Problem description: Print the stretch from the line containing "## Author: mohammedalneyadi" through the line containing "### Koodariosaaminen" in the records, both lines included, character for character.

Input data:
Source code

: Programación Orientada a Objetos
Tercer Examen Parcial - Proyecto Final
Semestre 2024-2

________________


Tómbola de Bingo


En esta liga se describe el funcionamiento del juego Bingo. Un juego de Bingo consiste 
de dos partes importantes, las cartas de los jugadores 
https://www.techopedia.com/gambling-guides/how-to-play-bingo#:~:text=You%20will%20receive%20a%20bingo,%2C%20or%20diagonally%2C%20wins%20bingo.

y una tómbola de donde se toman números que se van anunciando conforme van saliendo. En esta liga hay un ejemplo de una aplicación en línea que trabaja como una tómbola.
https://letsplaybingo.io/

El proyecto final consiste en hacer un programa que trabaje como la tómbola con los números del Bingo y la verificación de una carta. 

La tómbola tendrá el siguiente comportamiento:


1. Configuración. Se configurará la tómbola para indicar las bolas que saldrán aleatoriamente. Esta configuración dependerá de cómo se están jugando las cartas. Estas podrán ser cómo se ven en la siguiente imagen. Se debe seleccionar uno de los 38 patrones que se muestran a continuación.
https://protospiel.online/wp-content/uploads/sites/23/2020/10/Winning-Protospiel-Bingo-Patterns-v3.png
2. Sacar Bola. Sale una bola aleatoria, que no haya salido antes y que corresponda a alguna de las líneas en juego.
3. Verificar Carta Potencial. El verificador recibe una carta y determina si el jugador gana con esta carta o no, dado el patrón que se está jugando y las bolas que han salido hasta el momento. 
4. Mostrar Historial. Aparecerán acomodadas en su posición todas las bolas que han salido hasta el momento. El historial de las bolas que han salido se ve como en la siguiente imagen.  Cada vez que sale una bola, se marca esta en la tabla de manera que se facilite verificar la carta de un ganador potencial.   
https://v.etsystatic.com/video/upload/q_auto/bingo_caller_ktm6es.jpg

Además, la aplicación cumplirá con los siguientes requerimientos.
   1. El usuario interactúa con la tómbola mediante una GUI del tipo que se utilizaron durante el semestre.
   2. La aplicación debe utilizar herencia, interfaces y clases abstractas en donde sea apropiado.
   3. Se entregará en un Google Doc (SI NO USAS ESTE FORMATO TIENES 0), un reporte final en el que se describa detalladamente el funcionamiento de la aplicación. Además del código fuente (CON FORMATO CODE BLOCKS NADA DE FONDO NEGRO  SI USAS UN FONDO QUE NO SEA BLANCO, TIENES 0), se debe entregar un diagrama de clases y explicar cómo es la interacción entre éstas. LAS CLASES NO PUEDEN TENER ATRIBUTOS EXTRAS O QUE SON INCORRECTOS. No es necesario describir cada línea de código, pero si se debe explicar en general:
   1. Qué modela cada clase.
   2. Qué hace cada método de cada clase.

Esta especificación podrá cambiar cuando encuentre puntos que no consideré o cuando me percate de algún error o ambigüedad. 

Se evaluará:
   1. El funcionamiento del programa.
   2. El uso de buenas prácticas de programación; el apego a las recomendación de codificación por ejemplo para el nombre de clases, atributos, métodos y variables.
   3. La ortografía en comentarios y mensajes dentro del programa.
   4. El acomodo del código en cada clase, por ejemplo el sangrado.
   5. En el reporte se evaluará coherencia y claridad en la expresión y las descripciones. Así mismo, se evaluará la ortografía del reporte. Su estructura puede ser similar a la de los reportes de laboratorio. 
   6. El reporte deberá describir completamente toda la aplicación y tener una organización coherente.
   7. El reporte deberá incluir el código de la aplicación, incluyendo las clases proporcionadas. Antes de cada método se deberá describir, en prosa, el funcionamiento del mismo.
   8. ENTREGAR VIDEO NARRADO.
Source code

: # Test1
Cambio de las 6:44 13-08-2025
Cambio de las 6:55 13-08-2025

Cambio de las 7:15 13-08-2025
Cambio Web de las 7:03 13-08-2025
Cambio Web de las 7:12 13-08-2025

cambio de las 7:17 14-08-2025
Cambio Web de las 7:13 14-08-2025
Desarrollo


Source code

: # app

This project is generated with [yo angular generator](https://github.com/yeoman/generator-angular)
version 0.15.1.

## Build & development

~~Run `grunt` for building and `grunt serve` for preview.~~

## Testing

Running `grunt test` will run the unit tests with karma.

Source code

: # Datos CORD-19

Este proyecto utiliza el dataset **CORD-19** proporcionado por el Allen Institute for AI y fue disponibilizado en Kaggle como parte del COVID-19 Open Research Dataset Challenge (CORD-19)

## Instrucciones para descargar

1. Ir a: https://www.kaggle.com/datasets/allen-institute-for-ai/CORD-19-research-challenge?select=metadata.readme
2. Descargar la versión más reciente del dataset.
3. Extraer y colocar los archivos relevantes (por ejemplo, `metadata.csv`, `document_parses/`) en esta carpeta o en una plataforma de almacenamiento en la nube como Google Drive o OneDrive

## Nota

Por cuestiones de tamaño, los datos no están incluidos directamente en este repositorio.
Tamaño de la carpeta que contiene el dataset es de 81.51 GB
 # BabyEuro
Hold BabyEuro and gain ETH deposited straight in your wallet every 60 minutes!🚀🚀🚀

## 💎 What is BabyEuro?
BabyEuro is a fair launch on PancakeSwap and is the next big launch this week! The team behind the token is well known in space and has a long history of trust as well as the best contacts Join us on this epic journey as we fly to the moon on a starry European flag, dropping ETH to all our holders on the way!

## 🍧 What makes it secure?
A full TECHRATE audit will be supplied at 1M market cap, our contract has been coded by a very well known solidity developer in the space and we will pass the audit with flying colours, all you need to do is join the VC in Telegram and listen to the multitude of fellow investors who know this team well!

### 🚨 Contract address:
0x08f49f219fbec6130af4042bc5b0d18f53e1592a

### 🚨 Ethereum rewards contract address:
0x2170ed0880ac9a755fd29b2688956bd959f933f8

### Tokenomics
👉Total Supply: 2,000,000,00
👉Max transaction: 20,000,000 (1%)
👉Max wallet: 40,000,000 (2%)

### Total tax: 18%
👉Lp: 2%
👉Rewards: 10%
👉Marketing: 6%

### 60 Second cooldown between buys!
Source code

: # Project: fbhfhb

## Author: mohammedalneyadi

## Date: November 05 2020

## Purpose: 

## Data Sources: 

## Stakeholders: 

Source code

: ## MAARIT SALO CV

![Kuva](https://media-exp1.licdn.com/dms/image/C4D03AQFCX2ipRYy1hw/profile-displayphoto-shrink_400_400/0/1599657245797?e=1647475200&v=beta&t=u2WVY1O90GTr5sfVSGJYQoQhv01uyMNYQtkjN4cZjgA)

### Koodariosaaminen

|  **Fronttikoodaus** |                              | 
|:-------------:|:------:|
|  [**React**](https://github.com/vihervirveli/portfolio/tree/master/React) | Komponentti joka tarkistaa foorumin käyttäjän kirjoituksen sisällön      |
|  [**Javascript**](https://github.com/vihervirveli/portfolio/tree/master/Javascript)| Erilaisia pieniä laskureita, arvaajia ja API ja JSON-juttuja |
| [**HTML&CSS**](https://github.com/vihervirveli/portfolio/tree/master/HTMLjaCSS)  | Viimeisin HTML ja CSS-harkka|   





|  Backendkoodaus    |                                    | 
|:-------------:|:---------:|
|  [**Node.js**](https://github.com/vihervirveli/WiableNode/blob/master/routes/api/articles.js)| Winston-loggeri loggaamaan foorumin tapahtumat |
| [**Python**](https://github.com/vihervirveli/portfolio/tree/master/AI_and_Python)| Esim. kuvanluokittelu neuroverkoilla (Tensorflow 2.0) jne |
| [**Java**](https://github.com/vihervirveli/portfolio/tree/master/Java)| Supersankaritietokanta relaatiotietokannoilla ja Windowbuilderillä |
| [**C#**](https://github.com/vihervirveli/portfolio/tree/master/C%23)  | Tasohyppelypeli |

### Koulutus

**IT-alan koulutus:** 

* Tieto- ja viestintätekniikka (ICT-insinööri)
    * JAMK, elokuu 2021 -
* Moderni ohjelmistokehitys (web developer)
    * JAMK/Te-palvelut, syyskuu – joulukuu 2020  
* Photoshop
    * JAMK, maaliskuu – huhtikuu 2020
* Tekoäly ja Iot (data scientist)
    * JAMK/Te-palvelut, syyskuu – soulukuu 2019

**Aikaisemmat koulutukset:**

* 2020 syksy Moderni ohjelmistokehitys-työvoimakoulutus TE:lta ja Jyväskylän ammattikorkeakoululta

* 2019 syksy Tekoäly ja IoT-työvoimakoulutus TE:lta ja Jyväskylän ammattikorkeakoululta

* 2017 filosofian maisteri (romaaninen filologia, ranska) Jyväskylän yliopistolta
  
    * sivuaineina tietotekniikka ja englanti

Output:
## Author: mohammedalneyadi

## Date: November 05 2020

## Purpose: 

## Data Sources: 

## Stakeholders: 

Source code

: ## MAARIT SALO CV

![Kuva](https://media-exp1.licdn.com/dms/image/C4D03AQFCX2ipRYy1hw/profile-displayphoto-shrink_400_400/0/1599657245797?e=1647475200&v=beta&t=u2WVY1O90GTr5sfVSGJYQoQhv01uyMNYQtkjN4cZjgA)

### Koodariosaaminen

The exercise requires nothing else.